Three production workers, all over 60, were yesterday awarded a total of more than pounds 40,000 for being made redundant by a company making black cabs.

Carbodies, a Coventry firm, issued a statement in the summer of 1992 declaring that all employees over the age of 59 would be dismissed. Some of the sacked workers disputed their dismissals, claiming they were the victims of 'ageism'.

A Birmingham industrial tribunal agreed in March that they had been unlawfully dismissed and yesterday awarded 62-year-old Ray Walker pounds 12,348, 61-year-old Larry Nolan, pounds 16,047 and Peter Kiddy, 62, pounds 12,767.

Unlike the United States, there is no statute which explicity outlaws 'ageism', but the tribunal ruled in favour of the workers because the 1978 Employment Protection Act listed a series of legitimate reasons for making employees redundant, but age was not one of them. While industrial tribunals do not create hard and fast precedents, the ruling will be cited in future cases and will encourage other victims of alleged 'ageism' to take action.

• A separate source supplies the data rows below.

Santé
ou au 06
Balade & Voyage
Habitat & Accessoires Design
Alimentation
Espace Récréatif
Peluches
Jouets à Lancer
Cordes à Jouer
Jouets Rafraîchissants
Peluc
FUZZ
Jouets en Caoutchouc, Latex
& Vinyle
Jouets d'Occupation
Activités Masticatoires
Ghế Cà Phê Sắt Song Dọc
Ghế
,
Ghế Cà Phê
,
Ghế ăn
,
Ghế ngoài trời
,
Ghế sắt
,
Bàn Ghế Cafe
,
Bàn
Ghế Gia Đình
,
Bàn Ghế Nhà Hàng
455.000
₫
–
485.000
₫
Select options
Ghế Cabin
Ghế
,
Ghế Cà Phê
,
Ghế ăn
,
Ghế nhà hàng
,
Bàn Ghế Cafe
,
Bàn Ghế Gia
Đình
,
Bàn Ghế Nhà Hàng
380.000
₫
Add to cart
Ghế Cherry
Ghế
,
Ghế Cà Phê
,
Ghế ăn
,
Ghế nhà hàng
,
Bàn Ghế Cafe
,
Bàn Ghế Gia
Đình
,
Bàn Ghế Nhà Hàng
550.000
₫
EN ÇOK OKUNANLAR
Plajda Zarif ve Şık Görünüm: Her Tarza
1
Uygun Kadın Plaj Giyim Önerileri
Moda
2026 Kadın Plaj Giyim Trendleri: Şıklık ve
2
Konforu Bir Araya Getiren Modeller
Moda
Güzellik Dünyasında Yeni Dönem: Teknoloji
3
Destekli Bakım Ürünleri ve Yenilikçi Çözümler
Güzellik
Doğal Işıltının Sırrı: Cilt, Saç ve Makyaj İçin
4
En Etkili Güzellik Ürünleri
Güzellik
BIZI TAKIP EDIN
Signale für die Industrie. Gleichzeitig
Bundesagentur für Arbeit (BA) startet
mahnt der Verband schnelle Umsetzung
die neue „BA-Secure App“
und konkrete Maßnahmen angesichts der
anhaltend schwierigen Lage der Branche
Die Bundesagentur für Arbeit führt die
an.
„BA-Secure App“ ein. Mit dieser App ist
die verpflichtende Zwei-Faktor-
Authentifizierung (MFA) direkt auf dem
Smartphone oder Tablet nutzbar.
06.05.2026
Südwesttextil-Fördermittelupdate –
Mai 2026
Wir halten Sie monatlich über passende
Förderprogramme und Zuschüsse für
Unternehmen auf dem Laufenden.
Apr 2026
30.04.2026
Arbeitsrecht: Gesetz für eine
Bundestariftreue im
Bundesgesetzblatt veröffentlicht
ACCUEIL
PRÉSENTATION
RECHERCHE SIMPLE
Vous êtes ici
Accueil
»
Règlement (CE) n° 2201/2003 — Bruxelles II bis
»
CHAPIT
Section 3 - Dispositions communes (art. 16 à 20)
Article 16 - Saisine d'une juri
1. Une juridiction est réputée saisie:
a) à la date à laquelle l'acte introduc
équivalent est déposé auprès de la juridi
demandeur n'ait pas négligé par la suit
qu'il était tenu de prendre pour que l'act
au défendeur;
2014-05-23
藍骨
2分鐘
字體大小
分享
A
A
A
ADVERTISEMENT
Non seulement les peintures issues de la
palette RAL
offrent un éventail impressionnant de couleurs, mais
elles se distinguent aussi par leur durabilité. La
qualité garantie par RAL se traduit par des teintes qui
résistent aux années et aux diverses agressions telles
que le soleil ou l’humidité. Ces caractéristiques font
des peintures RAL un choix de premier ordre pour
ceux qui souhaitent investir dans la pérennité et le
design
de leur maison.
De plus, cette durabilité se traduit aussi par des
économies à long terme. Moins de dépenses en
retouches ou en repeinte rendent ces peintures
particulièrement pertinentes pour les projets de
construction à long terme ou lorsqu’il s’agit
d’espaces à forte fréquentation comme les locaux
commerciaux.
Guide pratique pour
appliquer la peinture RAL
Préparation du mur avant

Mike Robinson, regional officer for the union Manufacturing Science Finance, said that employers who used age as an excuse for getting rid of people would now have to think again. 'This is the first case where an industrial tribunal has said that employers must not cite only age when making people redundant.' There had been other cases where employers had used age as one of the factors.

Mr Robinson argued that the awards would have been much higher if the law did not dictate a pounds 10,000 limit on the compensation element of awards. The additional payments were made up of statutory redundancy pay.

The union argued that Mr Kiddy and Mr Nolan had probably lost more than pounds 50,000 - the equivalent of three or four years' wages. The union also alleged that Carbodies had used the company's pension fund in order to pay statutory minimum severance payments.

Sally Greengross, director general of Age Concern England, said the dismissals, which involved 30 workers over the age of 59, was a blatant case of discrimination on the grounds of age. 'We are delighted the industrial tribunal has recognised it as such.

'Age Concern is completely opposed to any decision about older workers based purely on their age. Such discrimination takes no account of the experience, expertise or ability that employees may have.'

The company was not available for comment last night.